On peut le situer dans la grande famille du cinéma fantastique indépendant, mais avec une nuance essentielle : chez lui, le fantastique n'est pas une explosion d'effets, c'est une qualité de densité. Le monde semble plus lourd que d'habitude, plus chargé de souvenirs, de promesses, de menaces sourdes. Cela le rapproche parfois d'un certain folk modernisé, parfois d'une science fiction intime, parfois d'un mélodrame spectral. Les étiquettes glissent, et c'est tant mieux. Duncan appartient à ces cinéastes qui préfèrent l'alliage instable aux cases rassurantes.

Son rapport au temps mérite qu'on s'y arrête. Là où beaucoup de films contemporains accélèrent pour prouver leur maîtrise, Adrian Duncan ralentit pour laisser advenir des correspondances. Une scène n'est pas là pour transmettre une information de plus, mais pour faire résonner un monde. Un déplacement, un échange de regards, une variation dans la texture sonore suffisent à réorienter tout le film. Cette méthode demande de la patience au spectateur, mais elle lui rend quelque chose de précieux : le sentiment de voir une œuvre qui ne confond pas vitesse et nécessité.

Il y a aussi chez lui un usage très fin de la voix et de la parole. Les dialogues ne surlignent pas le sens, ils le déplacent. Souvent, ce qui compte n'est pas l'énoncé explicite, mais le retard, la suspension, l'impression qu'un personnage parle depuis un lieu intérieur que l'image n'épuise pas. Cette dissociation légère entre ce qui est vu et ce qui est dit nourrit la part hantée de son cinéma. On comprend alors pourquoi certains de ses films peuvent toucher les amateurs de fantastique sans jamais obéir aux recettes de l'horreur frontale. La hantise y circule comme une pression douce et constante.

Dans le paysage des années 2020, où tant d'œuvres indépendantes veulent prouver leur singularité par accumulation de signaux de prestige, Duncan choisit une autre voie. Il retire, il épure, il laisse l'image porter une part de secret. Ce secret n'est pas une coquetterie d'auteur. Il est la condition même de l'expérience. Les films d'Adrian Duncan fonctionnent parce qu'ils admettent qu'une œuvre peut être précise sans être explicative, ouverte sans être vague, stylisée sans devenir une simple galerie de tableaux.

Cette retenue n'exclut jamais l'émotion. Au contraire, elle l'affûte.
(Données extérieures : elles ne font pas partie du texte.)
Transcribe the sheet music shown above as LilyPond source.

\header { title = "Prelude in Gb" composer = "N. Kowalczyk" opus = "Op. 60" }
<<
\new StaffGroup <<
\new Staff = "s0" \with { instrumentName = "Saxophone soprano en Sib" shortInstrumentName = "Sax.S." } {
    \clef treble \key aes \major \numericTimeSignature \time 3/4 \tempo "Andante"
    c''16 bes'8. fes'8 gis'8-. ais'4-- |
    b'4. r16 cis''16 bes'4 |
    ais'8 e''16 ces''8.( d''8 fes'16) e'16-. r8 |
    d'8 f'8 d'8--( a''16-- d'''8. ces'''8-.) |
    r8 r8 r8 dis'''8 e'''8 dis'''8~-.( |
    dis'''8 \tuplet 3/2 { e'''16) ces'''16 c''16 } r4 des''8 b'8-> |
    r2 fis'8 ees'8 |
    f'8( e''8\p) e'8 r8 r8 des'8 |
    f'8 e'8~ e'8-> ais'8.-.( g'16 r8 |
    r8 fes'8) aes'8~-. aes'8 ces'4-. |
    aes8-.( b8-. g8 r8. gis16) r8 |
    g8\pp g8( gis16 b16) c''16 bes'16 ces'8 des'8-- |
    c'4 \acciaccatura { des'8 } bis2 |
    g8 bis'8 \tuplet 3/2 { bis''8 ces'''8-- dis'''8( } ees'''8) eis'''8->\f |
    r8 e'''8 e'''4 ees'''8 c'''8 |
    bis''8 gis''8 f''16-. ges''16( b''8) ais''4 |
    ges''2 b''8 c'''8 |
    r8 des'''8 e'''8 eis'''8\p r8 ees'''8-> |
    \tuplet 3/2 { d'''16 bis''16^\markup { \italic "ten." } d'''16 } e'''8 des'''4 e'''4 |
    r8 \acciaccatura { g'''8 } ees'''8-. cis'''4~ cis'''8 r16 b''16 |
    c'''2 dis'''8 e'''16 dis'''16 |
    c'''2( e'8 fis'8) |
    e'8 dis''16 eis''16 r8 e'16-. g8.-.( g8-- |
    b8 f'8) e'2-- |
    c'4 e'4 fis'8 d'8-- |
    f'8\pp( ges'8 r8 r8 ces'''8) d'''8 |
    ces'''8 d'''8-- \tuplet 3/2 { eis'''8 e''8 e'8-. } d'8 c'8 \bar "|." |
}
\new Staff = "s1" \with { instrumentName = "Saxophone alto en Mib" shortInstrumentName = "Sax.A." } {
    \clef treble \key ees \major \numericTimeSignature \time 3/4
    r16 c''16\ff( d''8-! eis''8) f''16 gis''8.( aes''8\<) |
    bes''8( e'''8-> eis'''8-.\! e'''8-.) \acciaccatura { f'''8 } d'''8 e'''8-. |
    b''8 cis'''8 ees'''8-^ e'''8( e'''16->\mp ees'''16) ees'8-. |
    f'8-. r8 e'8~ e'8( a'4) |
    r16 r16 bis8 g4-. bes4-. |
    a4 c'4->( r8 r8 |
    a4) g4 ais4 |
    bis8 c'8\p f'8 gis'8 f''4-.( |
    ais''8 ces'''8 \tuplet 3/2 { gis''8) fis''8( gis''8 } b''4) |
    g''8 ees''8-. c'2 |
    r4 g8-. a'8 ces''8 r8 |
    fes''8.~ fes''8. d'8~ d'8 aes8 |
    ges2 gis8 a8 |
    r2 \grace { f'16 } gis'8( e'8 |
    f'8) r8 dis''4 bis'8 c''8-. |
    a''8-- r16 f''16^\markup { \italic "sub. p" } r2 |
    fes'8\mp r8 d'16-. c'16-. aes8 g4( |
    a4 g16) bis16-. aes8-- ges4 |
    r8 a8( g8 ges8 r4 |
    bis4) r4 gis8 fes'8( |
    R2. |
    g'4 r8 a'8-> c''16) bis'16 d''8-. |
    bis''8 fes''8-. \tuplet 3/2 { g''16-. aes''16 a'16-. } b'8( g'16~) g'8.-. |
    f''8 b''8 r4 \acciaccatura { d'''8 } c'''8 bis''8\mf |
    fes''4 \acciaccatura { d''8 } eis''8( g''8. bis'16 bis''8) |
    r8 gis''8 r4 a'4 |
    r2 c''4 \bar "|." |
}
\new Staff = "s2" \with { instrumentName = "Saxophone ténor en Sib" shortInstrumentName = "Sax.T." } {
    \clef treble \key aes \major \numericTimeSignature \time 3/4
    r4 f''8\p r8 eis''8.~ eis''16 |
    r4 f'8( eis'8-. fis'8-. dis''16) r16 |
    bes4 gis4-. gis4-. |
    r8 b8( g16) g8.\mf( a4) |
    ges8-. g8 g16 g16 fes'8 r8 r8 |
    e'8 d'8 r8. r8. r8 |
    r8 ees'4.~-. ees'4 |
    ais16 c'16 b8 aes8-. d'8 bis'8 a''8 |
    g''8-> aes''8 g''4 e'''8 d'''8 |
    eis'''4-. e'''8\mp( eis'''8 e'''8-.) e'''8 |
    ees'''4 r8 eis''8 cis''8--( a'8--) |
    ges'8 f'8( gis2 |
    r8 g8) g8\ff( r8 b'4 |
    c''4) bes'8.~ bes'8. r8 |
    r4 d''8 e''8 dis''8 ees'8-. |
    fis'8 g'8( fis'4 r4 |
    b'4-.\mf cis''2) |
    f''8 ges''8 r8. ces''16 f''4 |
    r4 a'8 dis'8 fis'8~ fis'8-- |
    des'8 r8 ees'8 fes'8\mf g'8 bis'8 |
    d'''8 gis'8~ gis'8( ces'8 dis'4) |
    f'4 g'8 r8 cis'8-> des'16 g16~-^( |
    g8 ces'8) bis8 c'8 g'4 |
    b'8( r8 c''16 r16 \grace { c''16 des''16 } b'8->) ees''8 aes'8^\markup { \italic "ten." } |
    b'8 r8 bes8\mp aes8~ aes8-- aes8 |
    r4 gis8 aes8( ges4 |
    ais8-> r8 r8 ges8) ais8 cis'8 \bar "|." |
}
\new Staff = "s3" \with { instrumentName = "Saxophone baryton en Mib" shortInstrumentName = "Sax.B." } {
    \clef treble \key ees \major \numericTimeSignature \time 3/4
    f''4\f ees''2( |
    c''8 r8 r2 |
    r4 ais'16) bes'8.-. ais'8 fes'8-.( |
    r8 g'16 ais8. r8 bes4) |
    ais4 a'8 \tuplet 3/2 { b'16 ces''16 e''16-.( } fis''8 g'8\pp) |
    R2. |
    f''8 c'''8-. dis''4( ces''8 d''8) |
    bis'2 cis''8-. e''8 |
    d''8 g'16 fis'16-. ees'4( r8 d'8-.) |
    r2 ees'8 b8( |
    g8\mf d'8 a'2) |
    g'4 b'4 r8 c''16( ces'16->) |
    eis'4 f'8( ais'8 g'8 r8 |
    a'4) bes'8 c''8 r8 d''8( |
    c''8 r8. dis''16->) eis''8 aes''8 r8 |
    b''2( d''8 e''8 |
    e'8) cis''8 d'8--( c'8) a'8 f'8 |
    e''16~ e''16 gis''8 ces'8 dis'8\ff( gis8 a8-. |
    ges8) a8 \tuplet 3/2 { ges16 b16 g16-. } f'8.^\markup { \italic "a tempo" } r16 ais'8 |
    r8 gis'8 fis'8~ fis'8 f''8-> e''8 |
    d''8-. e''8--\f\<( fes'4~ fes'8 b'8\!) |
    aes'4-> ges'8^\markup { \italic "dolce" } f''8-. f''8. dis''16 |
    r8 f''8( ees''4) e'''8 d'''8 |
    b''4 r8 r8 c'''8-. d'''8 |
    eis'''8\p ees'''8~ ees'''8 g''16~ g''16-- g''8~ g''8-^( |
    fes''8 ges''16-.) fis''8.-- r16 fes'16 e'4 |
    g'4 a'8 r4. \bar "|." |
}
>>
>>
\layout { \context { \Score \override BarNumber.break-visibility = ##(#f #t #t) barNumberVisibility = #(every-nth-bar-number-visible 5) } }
Quand une douleur, un désir ou une peur affleure enfin, elle n'a pas été préparée par des trompettes dramatiques, mais par un travail patient de déplacement et de condensation. On comprend alors ce que Duncan apporte à une plateforme comme CaSTV : une idée du cinéma de genre comme régime de sensation et non comme catalogue de motifs. Il rappelle que l'étrange peut naître d'un espace, d'une cadence, d'une façon d'attendre. Et que l'inquiétude la plus durable est souvent celle qui ne s'annonce pas, celle qui transforme le monde visible en seuil, puis le seuil en piège délicat.